PROBLEM DETAILS
When you reach the line in the listing below that contains "249 379 1.25", begin returning lines exactly as written, and stop after the line that contains "396 294 1.11". Return no other lines.

* * * * * * * * *

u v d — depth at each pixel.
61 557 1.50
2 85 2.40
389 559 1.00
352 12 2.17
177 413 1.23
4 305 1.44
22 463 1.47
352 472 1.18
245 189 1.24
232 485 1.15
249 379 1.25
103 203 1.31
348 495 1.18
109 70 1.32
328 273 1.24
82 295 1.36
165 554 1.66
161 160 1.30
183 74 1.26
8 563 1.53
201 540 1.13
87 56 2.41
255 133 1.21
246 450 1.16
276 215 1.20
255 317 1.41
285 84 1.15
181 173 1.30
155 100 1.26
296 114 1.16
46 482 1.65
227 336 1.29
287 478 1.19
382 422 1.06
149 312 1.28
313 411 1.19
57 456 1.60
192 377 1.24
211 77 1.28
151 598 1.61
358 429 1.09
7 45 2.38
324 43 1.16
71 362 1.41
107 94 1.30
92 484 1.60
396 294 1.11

* * * * * * * * *

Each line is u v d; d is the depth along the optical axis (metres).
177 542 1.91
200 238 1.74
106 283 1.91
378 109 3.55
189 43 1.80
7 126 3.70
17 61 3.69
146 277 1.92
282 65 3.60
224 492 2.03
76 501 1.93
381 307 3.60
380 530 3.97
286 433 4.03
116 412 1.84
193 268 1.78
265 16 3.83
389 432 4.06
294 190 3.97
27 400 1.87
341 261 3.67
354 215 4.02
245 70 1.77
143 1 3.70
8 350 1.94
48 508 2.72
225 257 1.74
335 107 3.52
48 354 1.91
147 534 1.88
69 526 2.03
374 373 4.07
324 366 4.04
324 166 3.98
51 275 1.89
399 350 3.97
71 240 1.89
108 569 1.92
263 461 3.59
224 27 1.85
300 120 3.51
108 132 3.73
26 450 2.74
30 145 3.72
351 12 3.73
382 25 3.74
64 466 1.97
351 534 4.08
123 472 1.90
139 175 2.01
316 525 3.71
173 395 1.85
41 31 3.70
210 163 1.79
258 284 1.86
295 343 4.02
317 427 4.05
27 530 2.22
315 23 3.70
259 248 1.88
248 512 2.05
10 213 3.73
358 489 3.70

* * * * * * * * *

EXERCISE ANSWER
249 379 1.25
103 203 1.31
348 495 1.18
109 70 1.32
328 273 1.24
82 295 1.36
165 554 1.66
161 160 1.30
183 74 1.26
8 563 1.53
201 540 1.13
87 56 2.41
255 133 1.21
246 450 1.16
276 215 1.20
255 317 1.41
285 84 1.15
181 173 1.30
155 100 1.26
296 114 1.16
46 482 1.65
227 336 1.29
287 478 1.19
382 422 1.06
149 312 1.28
313 411 1.19
57 456 1.60
192 377 1.24
211 77 1.28
151 598 1.61
358 429 1.09
7 45 2.38
324 43 1.16
71 362 1.41
107 94 1.30
92 484 1.60
396 294 1.11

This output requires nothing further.